Fabio Viscogliosi, Roccoco notes
Sauts et gambades
Écrivain, musicien, peintre et dessinateur, Fabio Viscogliosi a déjà publié nombre de récits : « Je suis pour tout ce qui aide à traverser la nuit », « Mont Blanc », « Apologie du slow », « Harpo » et « Les Cambrioleurs ». Toujours fantasque, l’auteur nous entraîne sur un chemin de campagne qui mène vers une zone industrielle.
Un homme à tête d’âne descend de voiture pour apprécier l’endroit, un instant ; la route au goudron défoncé monte en pente douce et disparaît derrière un surplomb de végétation sur la gauche. « Cela pourrait tout aussi bien être le Vermont, la Turquie ou le Cambodge, ou le fin fond de la Haute-Loire, toutes les campagnes finissent par se rejoindre, à un point ou un autre. », écrit Viscogliosi.

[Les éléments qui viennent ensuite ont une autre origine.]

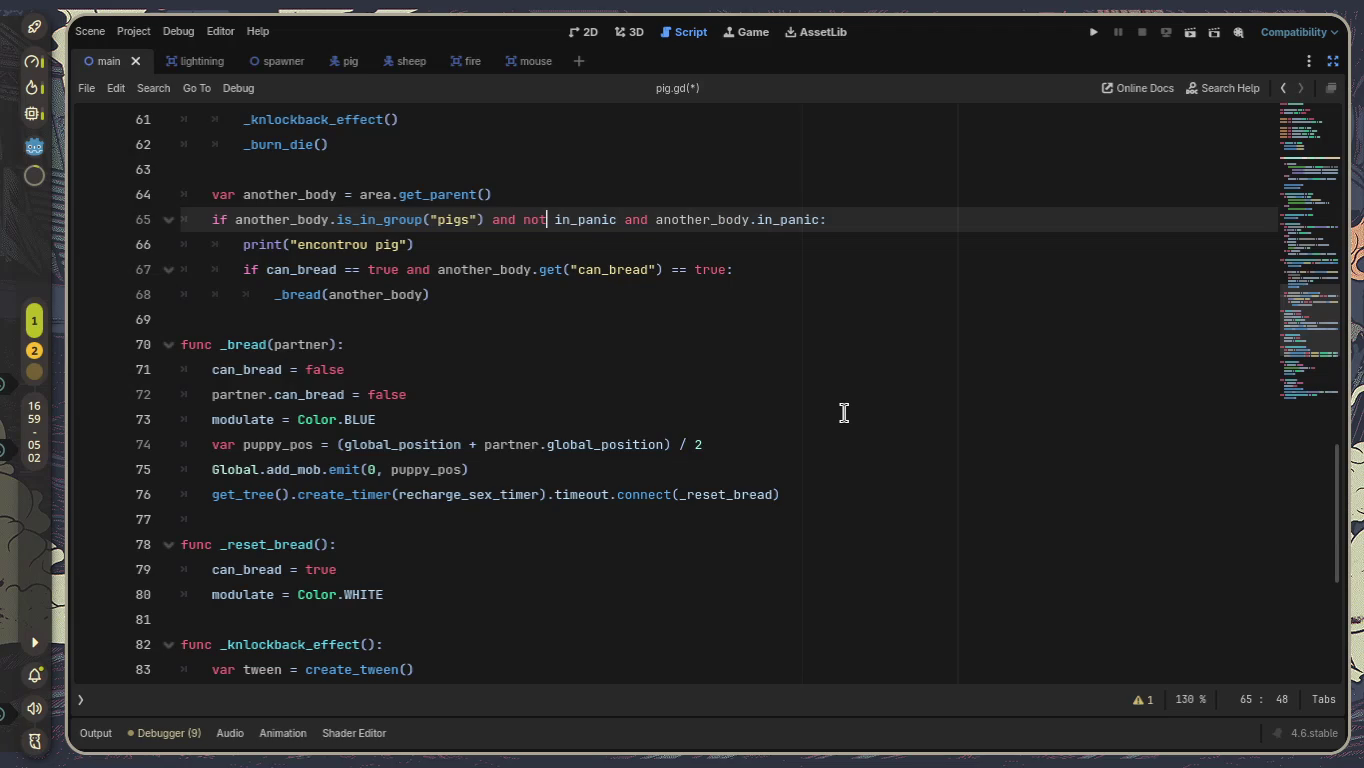
Add 'not' before another_body.in_panic, save pig.gd, and dismiss the autocomplete popup.
key("ctrl+Right")
key("ctrl+s")
type("not")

Les sensations affleurent et son narrateur s’interroge aussitôt : “À quoi tient ce goût bien particulier, cette fascination que nous avons pour les récits dans lesquels les protagonistes s’égarent, fuient, errent, tournent en rond, repartent, pour se perdre encore et toujours ? ». Et ici, en poursuivant les trajectoires d’Ulysse à Pinocchio, demeure un nouveau combat sous forme de road movie. Mais celui-ci zigzague depuis des siècles « dans nos têtes et dans l’espace. »
Le livre de l’auteur fourmille de ce type de questions. Elles sont concrètes et existentielles même et surtout lorsque la pensée prend la tangente, digresse et rebondit pour retomber sur ses pattes, toujours un peu plus loin.
Roccoco Notes est le fruit tout de l’appétit de cet auteur curieux et drôle, mixant texte et images. Ici, Claire Bretécher, Jean Renoir, Sei Shōnagon, Saul Steinberg ou son propre père sont appelés au sein de telles pérégrinations à travers le temps, les espaces. De telles « notes » donnent à ce livre une forme inédite sous forme de micro-récits rythmés par le dessin où, dit-il, « le temps s’étire, la nature vibre et le paysage s’ouvre en étoile ».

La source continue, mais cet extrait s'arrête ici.